Blushing, she turned around and dropped her eyes. Lois glared at him, and the guy backed off. A moment later, she jerked her head back and stared straight up with a look of defiance at the cop’s face pushed up to the window.
Forty feet above them now, the chopper’s whirling blades cut deep into the late afternoon sky. The plane rocked slightly in the thermal currents. A side door opened. Binoculars appeared from inside the doorway, and the chopper dropped down another ten feet.
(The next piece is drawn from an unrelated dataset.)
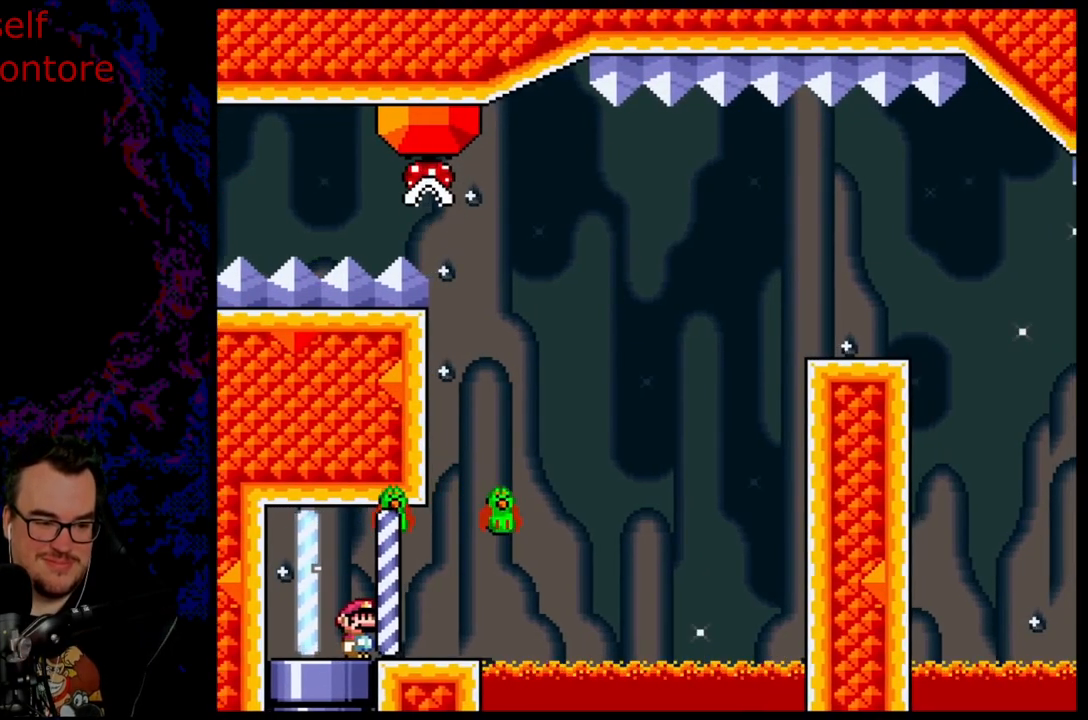
{"buttons": ["B", "Y", "DPAD_RIGHT"], "events": [[167, "DPAD_RIGHT", "down"], [450, "B", "down"]]}
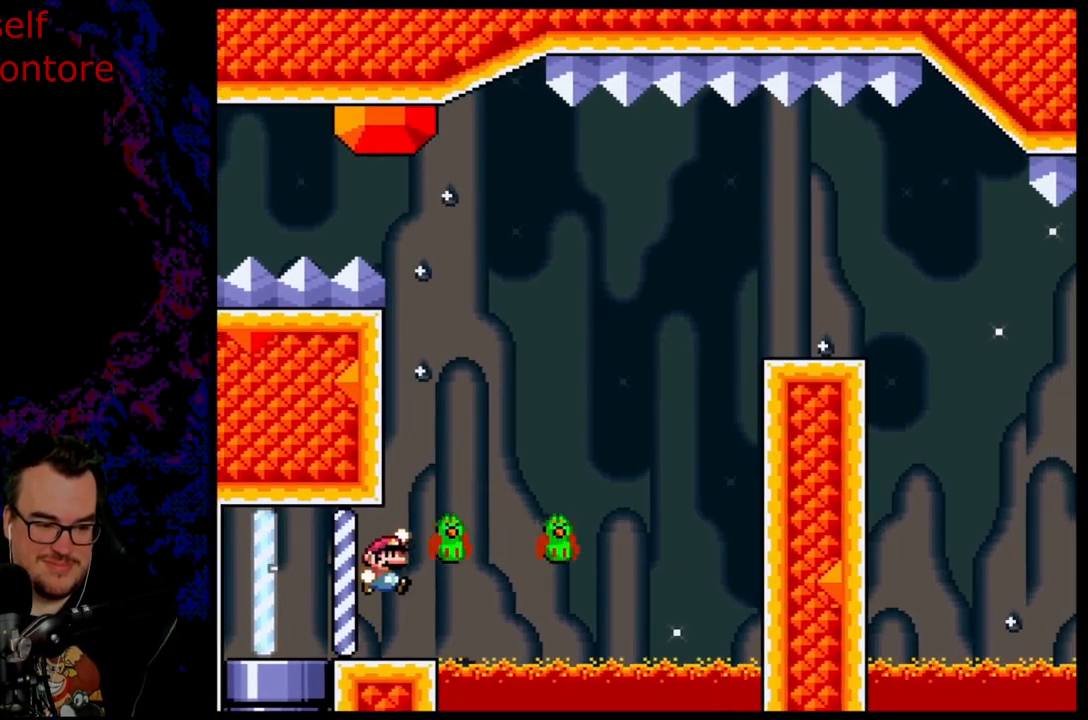
{"buttons": ["B", "Y", "DPAD_RIGHT"], "events": [[200, "B", "up"], [300, "DPAD_LEFT", "down"], [300, "DPAD_RIGHT", "up"], [400, "DPAD_LEFT", "up"], [417, "B", "down"], [417, "DPAD_RIGHT", "down"]]}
The downward blast of the chopper blades flattened the surface of the river. Small waves swept up and rippled back toward the opposite shore. Then all at once, the chopper’s nose shot up higher into the air. The plane reversed direction and flew back down river.
Surprised, Seabury flipped the tarp back once they had gone. Still not believing what had taken place, he said, “I’m amazed, dumbfounded. I thought for sure he’d order the boat to shore and search it. This guy’s a little hard to read right now.”
“Maybe they didn’t see what they wanted to see,” said Lois. “We had you fairly well camouflaged.”
“Yeah, maybe,” said Seabury. “I don’t mind dodging another bullet. I’m getting used to it, but I know it’s not going to last forever.”
“Evading the police?” Hornsby chimed in.
Seabury nodded. “Yes, Harlan. I’ve put your lives in jeopardy, and I’m starting to feel guilty about it.”
“Don’t,” Hornsby said. “We know you’re not a killer. I think we’ll all breathe a little easier once we reach Long Apari and get further up into the Muller Mountains.” He started
his pipe and gazed into the distance. “I’m absolutely astounded at the vastness of this island. To me, it seems like a place time has forgotten.”
* * * *
Down river, inside the chopper, Rio Reinhart sat up next to the pilot. He fidgeted and yelled into the backseat at Naomi Ellen. “I didn’t notice anything down there, did you?”
For a moment, Naomi said nothing, as if mulling thoughts over in her head. At last, she broke the silence and said, “Not unless you’ve noticed the second boat…the one following the lead boat. There’s something that bothers me about it.”
“And?” Rio gestured with a wave of his hand, waiting for a response.
She said, “It’s traveling too close to the other boat. Have you noticed? It’s like a cat chasing a mouse…close but never quite catching it. We’re still going up to Long Apari, aren’t we? My intuition tells me Seabury will turn up there. It’s the last Dayak village up river.”
“Way ahead of you, Darling,” Rio said with a slight grin. “I’ve phoned the local tribal Head. He’s promised to keep his men on the lookout for any signs of Seabury. Meantime, we go back to Long Begun, gas up, and then come back. This chopper guzzles petrol like a drunk guzzling free beers at a picnic.”
“Like I’ve seen you do at the police officer’s annual picnic.” She cracked a thin, bemused smile.
He ignored the remark and added, “I think we’ll catch the fugitive somewhere up near the Muller Mountains. My guess is he’ll try to get over them and escape into the Malaysian part of the island.”